TRECHO DE ORIGEM:
Revisitando as Convenções Gerais: 1999 - A CGADB da liminar

"São teus inimigos todos aqueles que se sentem ofendidos pelo fato de ocupares o principado; e também não podes conservar como amigos aqueles que te puseram ali, pois estes não podem ser satisfeitos como pensam." 
Nicolau Maquiavel, O príncipe, capítulo III


Certamente, a CGADB, realizada no Palácio de Convenções do Anhembi, na cidade de São Paulo/SP, entre os dias 11 e 15 de janeiro de 1999, foi a mais polêmica da década que se encerrava. Cyro Mello, colunista do Mensageiro da Paz, chamou-a de "Convenção da liminar", onde os "discursos e assuntos discutidos ficaram 95% só para quem entendessem de leis". As liminares (ordem judicial provisória que analisa um pedido urgente) foram a parte visível e pública das intensas disputas de bastidores pelo controle da CGADB. 

No Anhembi, em 1999, o Pastor José Wellington da Costa disputou novamente a presidência da CGADB com o Pastor Túlio Barros Ferreira, da AD em São Cristóvão/RJ. Na Convenção Geral em Belo Horizonte, em 1997, Wellington havia vencido o pastor Túlio com 65,45% dos votos válidos, mas o movimento de líderes descontentes com os rumos da CGADB voltou à carga naquele conclave.

(Entradas extraídas de uma coleção)

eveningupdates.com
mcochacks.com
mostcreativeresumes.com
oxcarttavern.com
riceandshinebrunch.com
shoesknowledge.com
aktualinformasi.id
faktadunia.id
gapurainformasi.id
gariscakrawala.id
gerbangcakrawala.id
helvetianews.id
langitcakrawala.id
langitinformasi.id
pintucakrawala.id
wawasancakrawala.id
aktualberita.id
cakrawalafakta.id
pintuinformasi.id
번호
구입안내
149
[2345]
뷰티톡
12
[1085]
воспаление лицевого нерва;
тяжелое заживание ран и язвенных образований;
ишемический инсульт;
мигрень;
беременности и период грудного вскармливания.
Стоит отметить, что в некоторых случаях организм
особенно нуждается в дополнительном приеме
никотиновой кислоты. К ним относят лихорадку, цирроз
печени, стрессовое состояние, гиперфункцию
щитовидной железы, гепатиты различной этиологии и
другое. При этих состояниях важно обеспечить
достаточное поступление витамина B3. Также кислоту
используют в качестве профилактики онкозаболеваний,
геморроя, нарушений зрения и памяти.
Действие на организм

USANDO AS INFORMAÇÕES:
1 - Você pode citar, do texto sobre a Convenção Geral de 1999, o trecho que vai de "No Anhembi, em" a "carga naquele conclave."?
2 - Como você resumiria em duas frases o texto sobre a Convenção Geral de 1999?
As linhas não entram em nada do que se pede aqui.

RESULTADOS DAS TAREFAS:
1 -
No Anhembi, em 1999, o Pastor José Wellington da Costa disputou novamente a presidência da CGADB com o Pastor Túlio Barros Ferreira, da AD em São Cristóvão/RJ. Na Convenção Geral em Belo Horizonte, em 1997, Wellington havia vencido o pastor Túlio com 65,45% dos votos válidos, mas o movimento de líderes descontentes com os rumos da CGADB voltou à carga naquele conclave.

2 - A CGADB de 1999, realizada no Palácio de Convenções do Anhembi, em São Paulo, entre 11 e 15 de janeiro, foi a mais polêmica da década, e as liminares foram a parte visível e pública de intensas disputas de bastidores pelo controle da entidade. Nela, o Pastor José Wellington da Costa voltou a disputar a presidência com o Pastor Túlio Barros Ferreira, a quem havia vencido em 1997 com 65,45% dos votos válidos.